What is the significance of such a theory? To address this question is to enter the field of epistemology. A theory is a metascientific elaboration, distinct from the results of observation but consistent with them. By means of it a series of independent data and facts can be related and interpreted in a unified explanation. A theory's validity depends on whether or not it can be verified, it is constantly tested against the facts; wherever it can no longer explain the latter, it shows its limitations and unsuitability. It must then be rethought.

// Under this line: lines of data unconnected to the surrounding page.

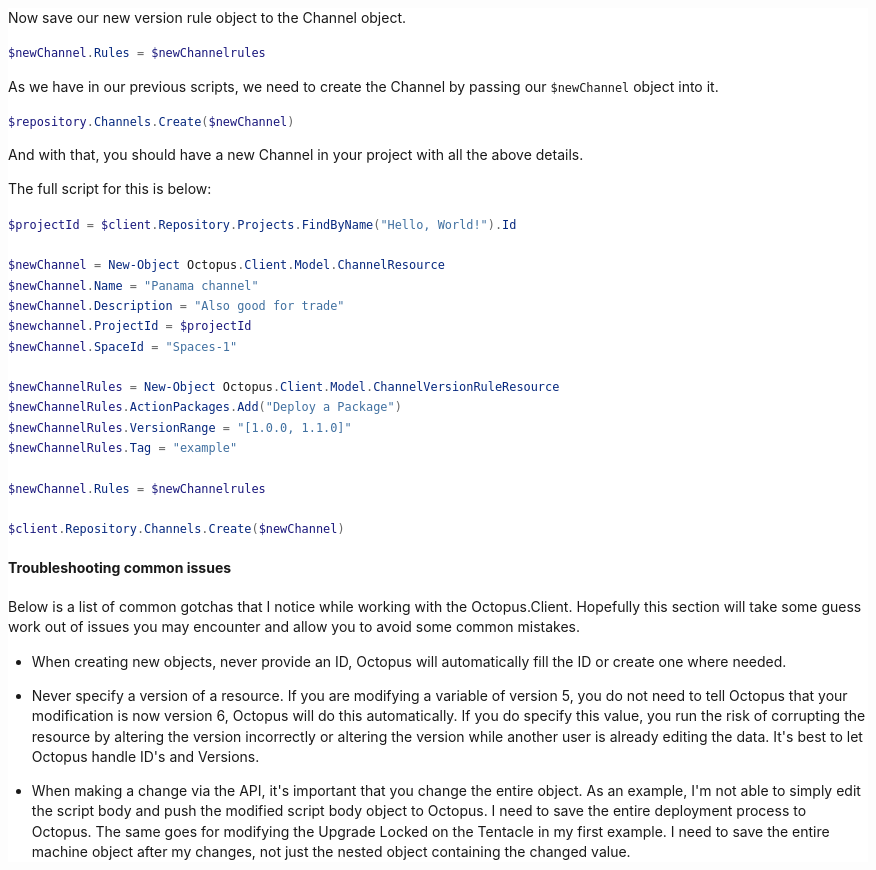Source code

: Now save our new version rule object to the Channel object.

```powershell
$newChannel.Rules = $newChannelrules
```

As we have in our previous scripts, we need to create the Channel by passing our `$newChannel` object into it.

```powershell
$repository.Channels.Create($newChannel)
```

And with that, you should have a new Channel in your project with all the above details.

The full script for this is below:

```powershell
$projectId = $client.Repository.Projects.FindByName("Hello, World!").Id

$newChannel = New-Object Octopus.Client.Model.ChannelResource
$newChannel.Name = "Panama channel"
$newChannel.Description = "Also good for trade"
$newchannel.ProjectId = $projectId
$newChannel.SpaceId = "Spaces-1"

$newChannelRules = New-Object Octopus.Client.Model.ChannelVersionRuleResource
$newChannelRules.ActionPackages.Add("Deploy a Package")
$newChannelRules.VersionRange = "[1.0.0, 1.1.0]"
$newChannelRules.Tag = "example"

$newChannel.Rules = $newChannelrules

$client.Repository.Channels.Create($newChannel)
```



#### Troubleshooting common issues

Below is a list of common gotchas that I notice while working with the Octopus.Client. Hopefully this section will take some guess work out of issues you may encounter and allow you to avoid some common mistakes.

* When creating new objects, never provide an ID, Octopus will automatically fill the ID or create one where needed.

* Never specify a version of a resource. If you are modifying a variable of version 5, you do not need to tell Octopus that your modification is now version 6, Octopus will do this automatically. If you do specify this value, you run the risk of corrupting the resource by altering the version incorrectly or altering the version while another user is already editing the data. It's best to let Octopus handle ID's and Versions.

* When making a change via the API, it's important that you change the entire object. As an example, I'm not able to simply edit the script body and push the modified script body object to Octopus. I need to save the entire deployment process to Octopus. The same goes for modifying the Upgrade Locked on the Tentacle in my first example. I need to save the entire machine object after my changes, not just the nested object containing the changed value.
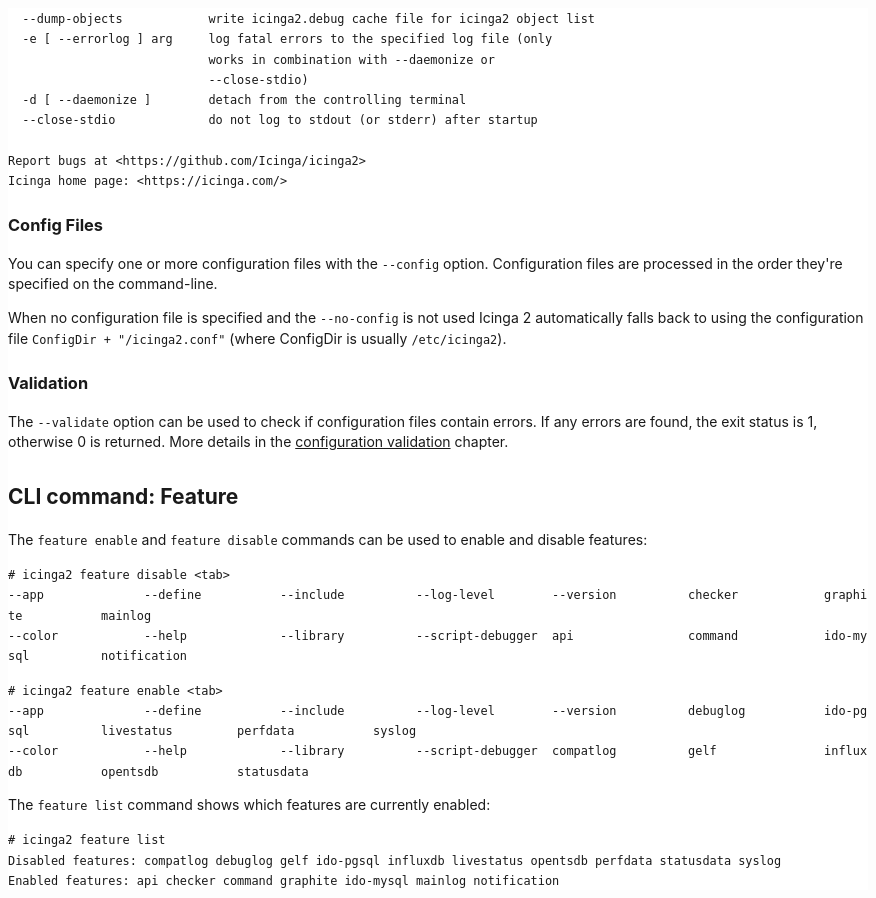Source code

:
 ```
  --dump-objects            write icinga2.debug cache file for icinga2 object list
  -e [ --errorlog ] arg     log fatal errors to the specified log file (only
                            works in combination with --daemonize or
                            --close-stdio)
  -d [ --daemonize ]        detach from the controlling terminal
  --close-stdio             do not log to stdout (or stderr) after startup

Report bugs at <https://github.com/Icinga/icinga2>
Icinga home page: <https://icinga.com/>
```

### Config Files <a id="cli-command-daemon-config-files"></a>

You can specify one or more configuration files with the `--config` option.
Configuration files are processed in the order they're specified on the command-line.

When no configuration file is specified and the `--no-config` is not used
Icinga 2 automatically falls back to using the configuration file
`ConfigDir + "/icinga2.conf"` (where ConfigDir is usually `/etc/icinga2`).

### Validation <a id="cli-command-daemon-validation"></a>

The `--validate` option can be used to check if configuration files
contain errors. If any errors are found, the exit status is 1, otherwise 0
is returned. More details in the [configuration validation](11-cli-commands.md#config-validation) chapter.

## CLI command: Feature <a id="cli-command-feature"></a>

The `feature enable` and `feature disable` commands can be used to enable and disable features:

```
# icinga2 feature disable <tab>
--app              --define           --include          --log-level        --version          checker            graphite           mainlog
--color            --help             --library          --script-debugger  api                command            ido-mysql          notification
```

```
# icinga2 feature enable <tab>
--app              --define           --include          --log-level        --version          debuglog           ido-pgsql          livestatus         perfdata           syslog
--color            --help             --library          --script-debugger  compatlog          gelf               influxdb           opentsdb           statusdata
```

The `feature list` command shows which features are currently enabled:

```
# icinga2 feature list
Disabled features: compatlog debuglog gelf ido-pgsql influxdb livestatus opentsdb perfdata statusdata syslog
Enabled features: api checker command graphite ido-mysql mainlog notification
```
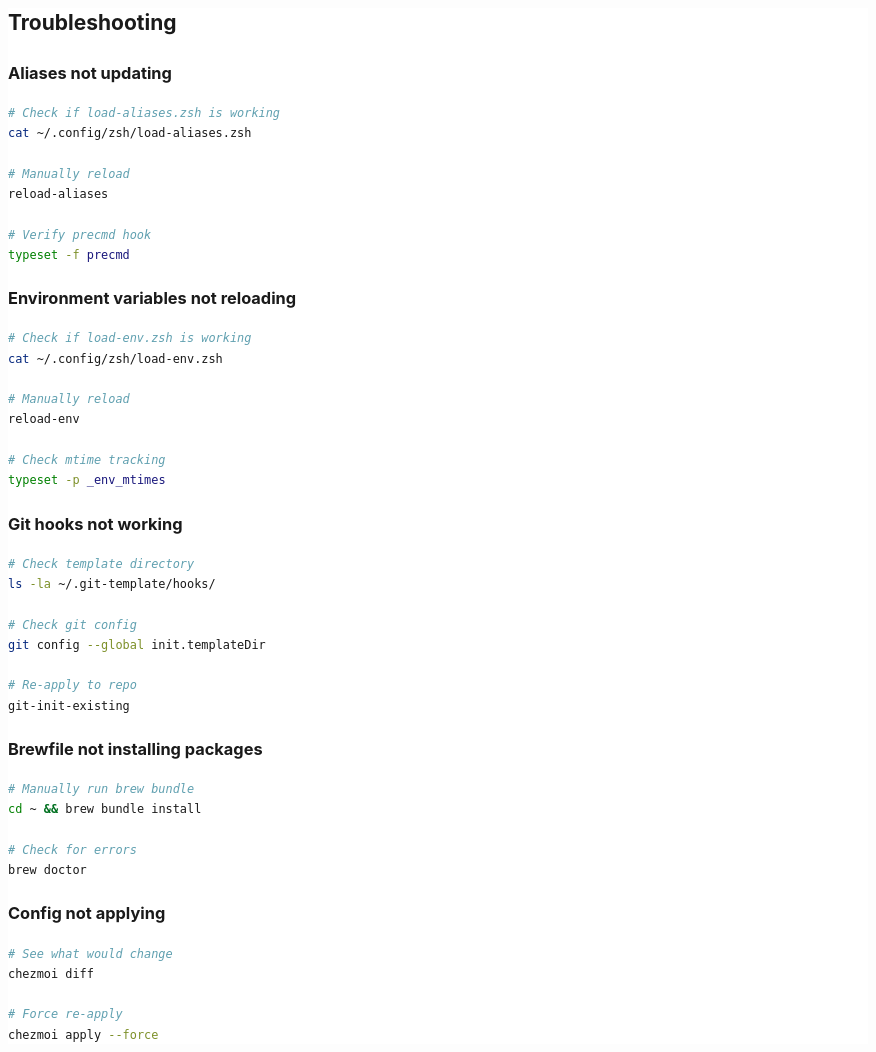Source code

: ## Troubleshooting

### Aliases not updating
```bash
# Check if load-aliases.zsh is working
cat ~/.config/zsh/load-aliases.zsh

# Manually reload
reload-aliases

# Verify precmd hook
typeset -f precmd
```

### Environment variables not reloading
```bash
# Check if load-env.zsh is working
cat ~/.config/zsh/load-env.zsh

# Manually reload
reload-env

# Check mtime tracking
typeset -p _env_mtimes
```

### Git hooks not working
```bash
# Check template directory
ls -la ~/.git-template/hooks/

# Check git config
git config --global init.templateDir

# Re-apply to repo
git-init-existing
```

### Brewfile not installing packages
```bash
# Manually run brew bundle
cd ~ && brew bundle install

# Check for errors
brew doctor
```

### Config not applying
```bash
# See what would change
chezmoi diff

# Force re-apply
chezmoi apply --force
```
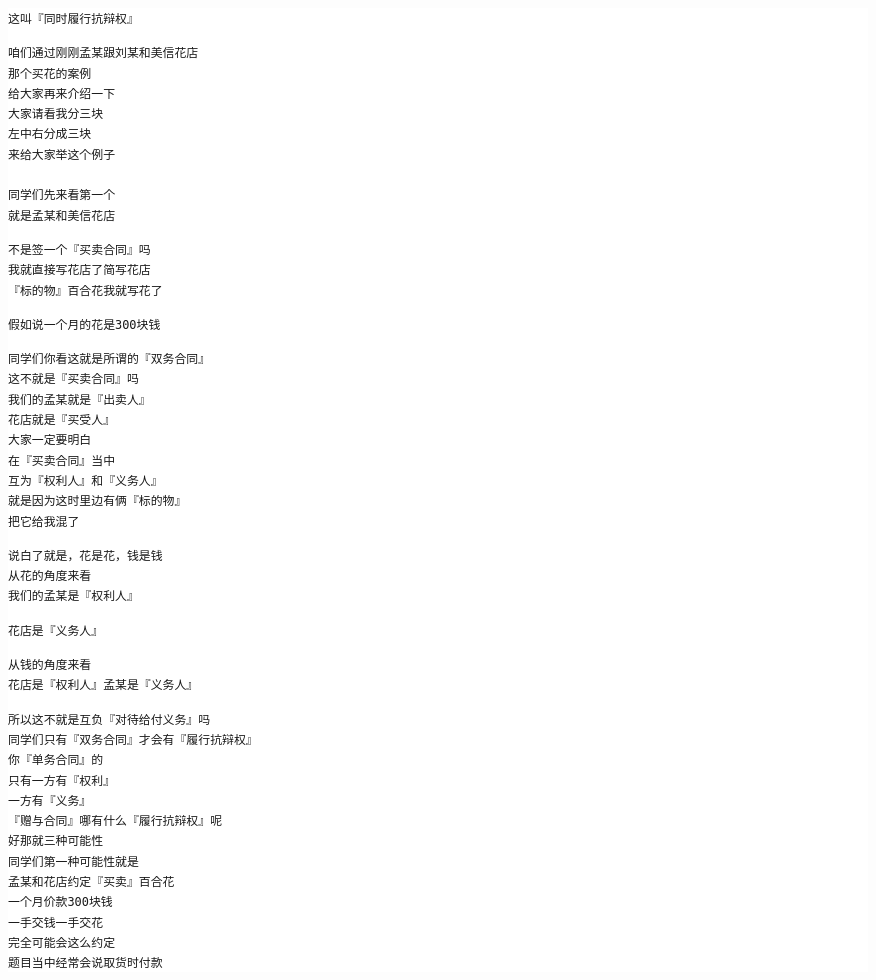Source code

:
 ```text
这叫『同时履行抗辩权』
```

```text
咱们通过刚刚孟某跟刘某和美信花店
那个买花的案例
给大家再来介绍一下
大家请看我分三块
左中右分成三块
来给大家举这个例子

同学们先来看第一个
就是孟某和美信花店
```

```text
不是签一个『买卖合同』吗
我就直接写花店了简写花店
『标的物』百合花我就写花了
```

```text
假如说一个月的花是300块钱
```

```text
同学们你看这就是所谓的『双务合同』
这不就是『买卖合同』吗
我们的孟某就是『出卖人』
花店就是『买受人』
大家一定要明白
在『买卖合同』当中
互为『权利人』和『义务人』
就是因为这时里边有俩『标的物』
把它给我混了
```

```text
说白了就是，花是花，钱是钱
从花的角度来看
我们的孟某是『权利人』
```

```text
花店是『义务人』
```

```text
从钱的角度来看
花店是『权利人』孟某是『义务人』
```

```text
所以这不就是互负『对待给付义务』吗
同学们只有『双务合同』才会有『履行抗辩权』
你『单务合同』的
只有一方有『权利』
一方有『义务』
『赠与合同』哪有什么『履行抗辩权』呢
好那就三种可能性
同学们第一种可能性就是
孟某和花店约定『买卖』百合花
一个月价款300块钱
一手交钱一手交花
完全可能会这么约定
题目当中经常会说取货时付款

```
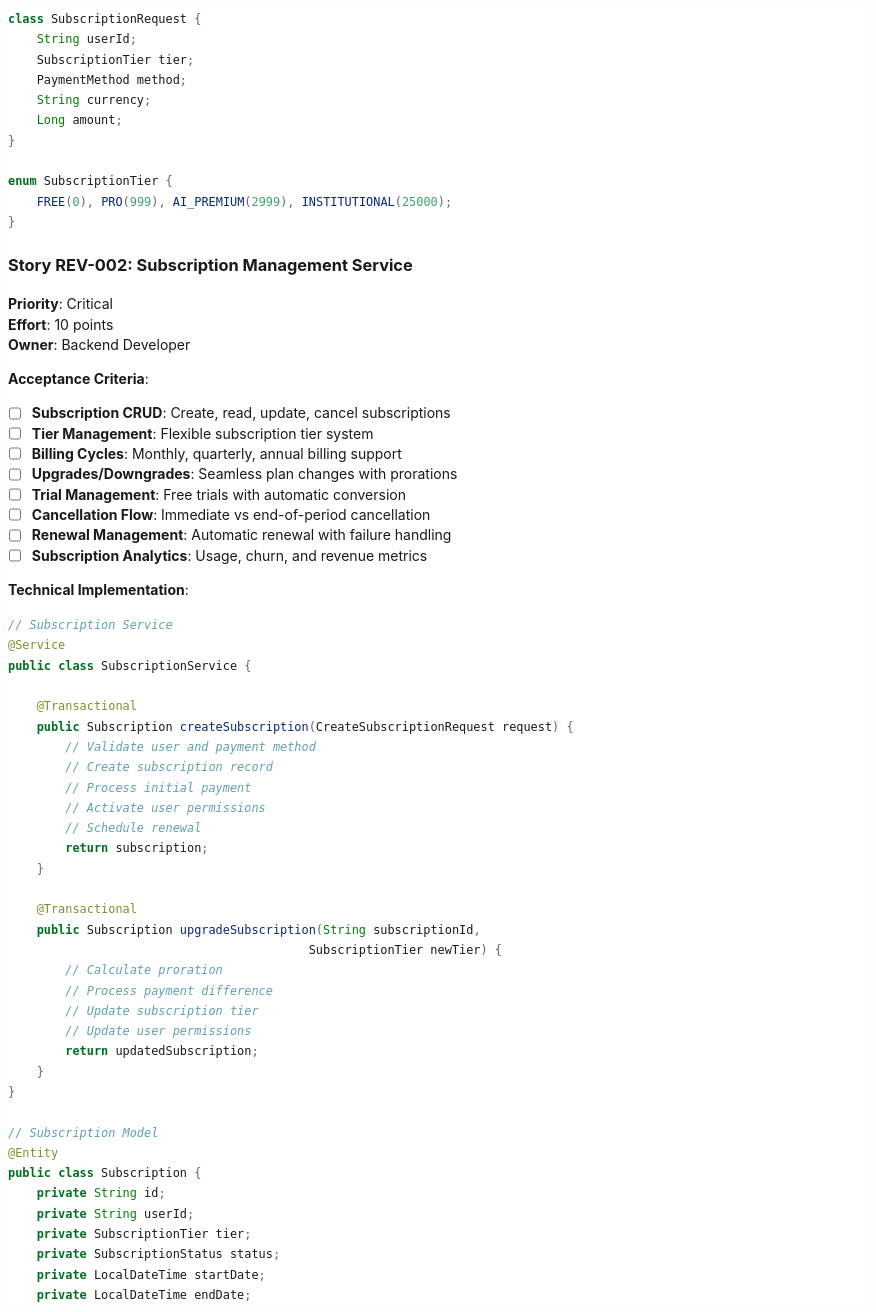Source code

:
 ```java
class SubscriptionRequest {
    String userId;
    SubscriptionTier tier;
    PaymentMethod method;
    String currency;
    Long amount;
}

enum SubscriptionTier {
    FREE(0), PRO(999), AI_PREMIUM(2999), INSTITUTIONAL(25000);
}
```

### Story REV-002: Subscription Management Service
**Priority**: Critical  
**Effort**: 10 points  
**Owner**: Backend Developer

**Acceptance Criteria**:
- [ ] **Subscription CRUD**: Create, read, update, cancel subscriptions
- [ ] **Tier Management**: Flexible subscription tier system
- [ ] **Billing Cycles**: Monthly, quarterly, annual billing support
- [ ] **Upgrades/Downgrades**: Seamless plan changes with prorations
- [ ] **Trial Management**: Free trials with automatic conversion
- [ ] **Cancellation Flow**: Immediate vs end-of-period cancellation
- [ ] **Renewal Management**: Automatic renewal with failure handling
- [ ] **Subscription Analytics**: Usage, churn, and revenue metrics

**Technical Implementation**:
```java
// Subscription Service
@Service
public class SubscriptionService {
    
    @Transactional
    public Subscription createSubscription(CreateSubscriptionRequest request) {
        // Validate user and payment method
        // Create subscription record
        // Process initial payment
        // Activate user permissions
        // Schedule renewal
        return subscription;
    }
    
    @Transactional  
    public Subscription upgradeSubscription(String subscriptionId, 
                                          SubscriptionTier newTier) {
        // Calculate proration
        // Process payment difference
        // Update subscription tier
        // Update user permissions
        return updatedSubscription;
    }
}

// Subscription Model
@Entity
public class Subscription {
    private String id;
    private String userId;
    private SubscriptionTier tier;
    private SubscriptionStatus status;
    private LocalDateTime startDate;
    private LocalDateTime endDate;
```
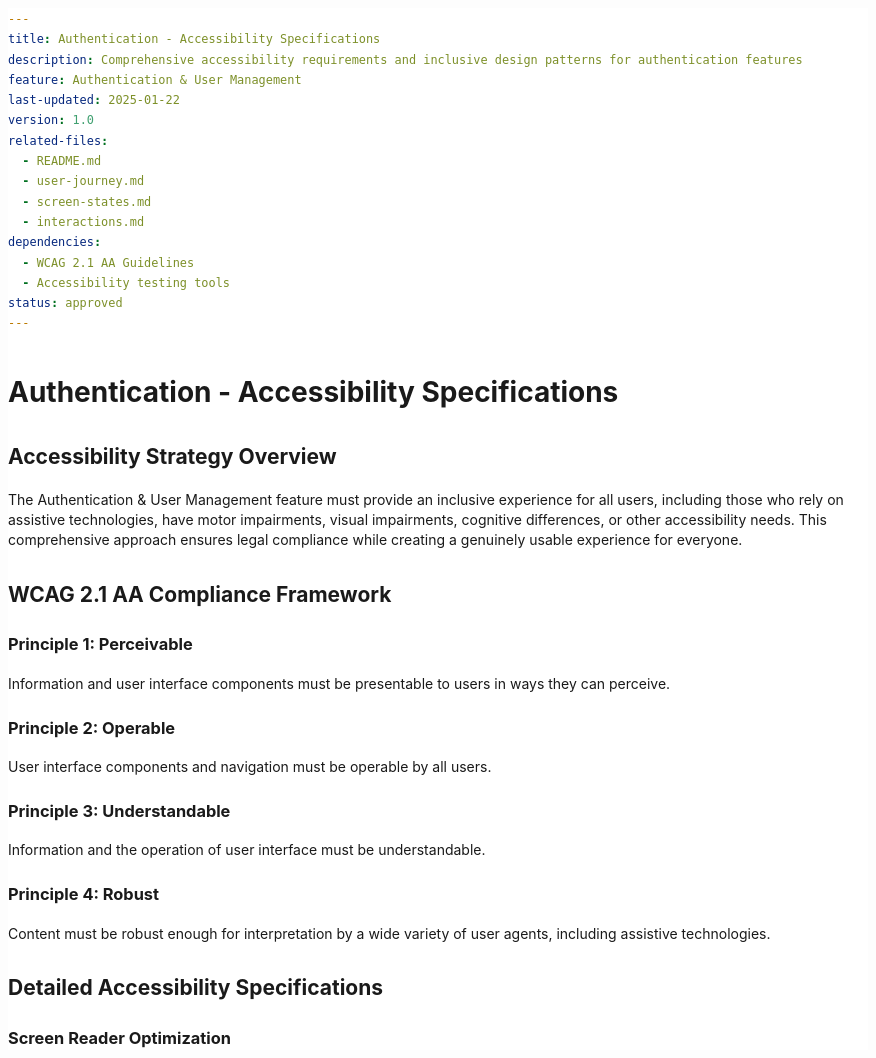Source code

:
 ```yaml
---
title: Authentication - Accessibility Specifications
description: Comprehensive accessibility requirements and inclusive design patterns for authentication features
feature: Authentication & User Management
last-updated: 2025-01-22
version: 1.0
related-files: 
  - README.md
  - user-journey.md
  - screen-states.md
  - interactions.md
dependencies:
  - WCAG 2.1 AA Guidelines
  - Accessibility testing tools
status: approved
---
```


# Authentication - Accessibility Specifications

## Accessibility Strategy Overview

The Authentication & User Management feature must provide an inclusive experience for all users, including those who rely on assistive technologies, have motor impairments, visual impairments, cognitive differences, or other accessibility needs. This comprehensive approach ensures legal compliance while creating a genuinely usable experience for everyone.

## WCAG 2.1 AA Compliance Framework

### Principle 1: Perceivable
Information and user interface components must be presentable to users in ways they can perceive.

### Principle 2: Operable  
User interface components and navigation must be operable by all users.

### Principle 3: Understandable
Information and the operation of user interface must be understandable.

### Principle 4: Robust
Content must be robust enough for interpretation by a wide variety of user agents, including assistive technologies.

## Detailed Accessibility Specifications

### Screen Reader Optimization
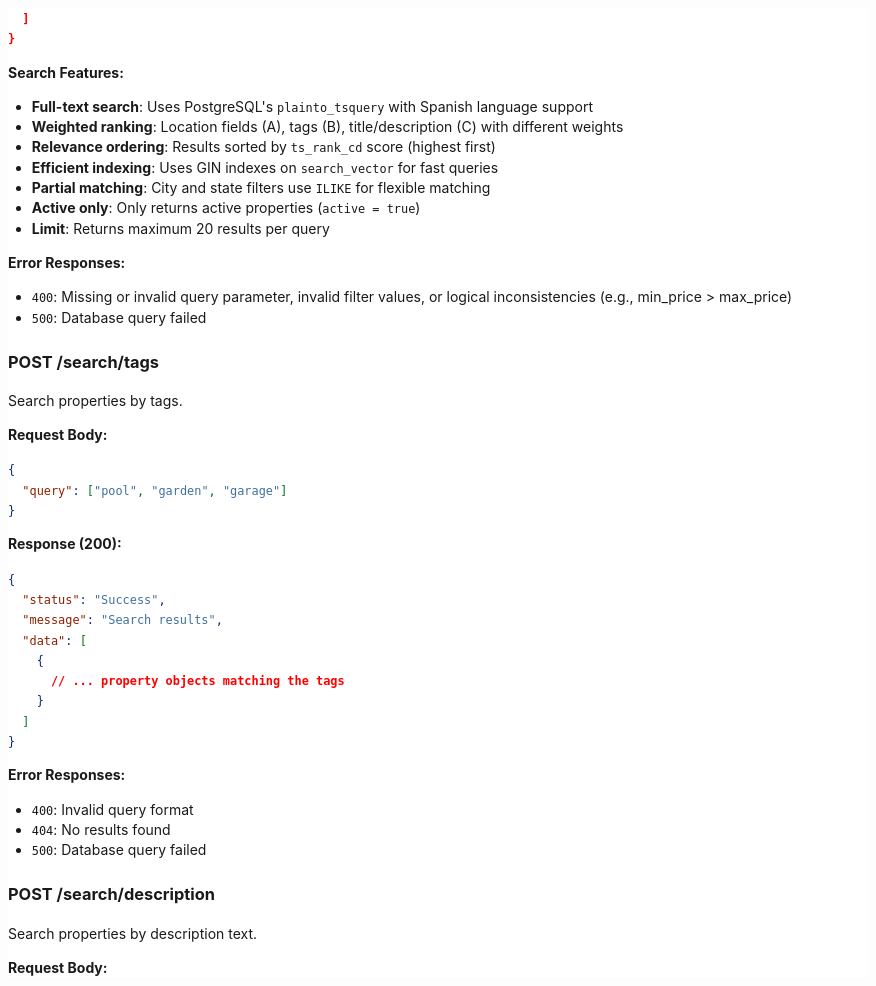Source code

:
 ```json
  ]
}
```

**Search Features:**

- **Full-text search**: Uses PostgreSQL's `plainto_tsquery` with Spanish language support
- **Weighted ranking**: Location fields (A), tags (B), title/description (C) with different weights
- **Relevance ordering**: Results sorted by `ts_rank_cd` score (highest first)
- **Efficient indexing**: Uses GIN indexes on `search_vector` for fast queries
- **Partial matching**: City and state filters use `ILIKE` for flexible matching
- **Active only**: Only returns active properties (`active = true`)
- **Limit**: Returns maximum 20 results per query

**Error Responses:**

- `400`: Missing or invalid query parameter, invalid filter values, or logical inconsistencies (e.g., min_price > max_price)
- `500`: Database query failed

### POST /search/tags

Search properties by tags.

**Request Body:**

```json
{
  "query": ["pool", "garden", "garage"]
}
```

**Response (200):**

```json
{
  "status": "Success",
  "message": "Search results",
  "data": [
    {
      // ... property objects matching the tags
    }
  ]
}
```

**Error Responses:**

- `400`: Invalid query format
- `404`: No results found
- `500`: Database query failed

### POST /search/description

Search properties by description text.

**Request Body:**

Furthermore, while the formulation of a theory like that of evolution complies with the need for consistency with the observed data, it borrows certain notions from natural philosophy. And, to tell the truth, rather than the theory of evolution, we should speak of several theories of evolution. On the one hand, this plurality has to do with the different explanations advanced for the mechanism of evolution, and on the other, with the various philosophies on which it is based. Hence the existence of materialist, reductionist and spiritualist interpretations. What is to be decided here is the true role of philosophy and, beyond it, of theology.


If Cardinal Schönborn's Op-Ed truly reflects the thinking of the new Pope, this is an enormously complex and potentially important development, but that doesn't mean that ID will be embraced overnight or that it can necessarily be done without convening another plenary assembly of the Pontifical Academy of Sciences, as Pope John Paul did in 1996.

The memory of what happened to the Church's reputation after Galileo's trial is still fresh in Catholic thought.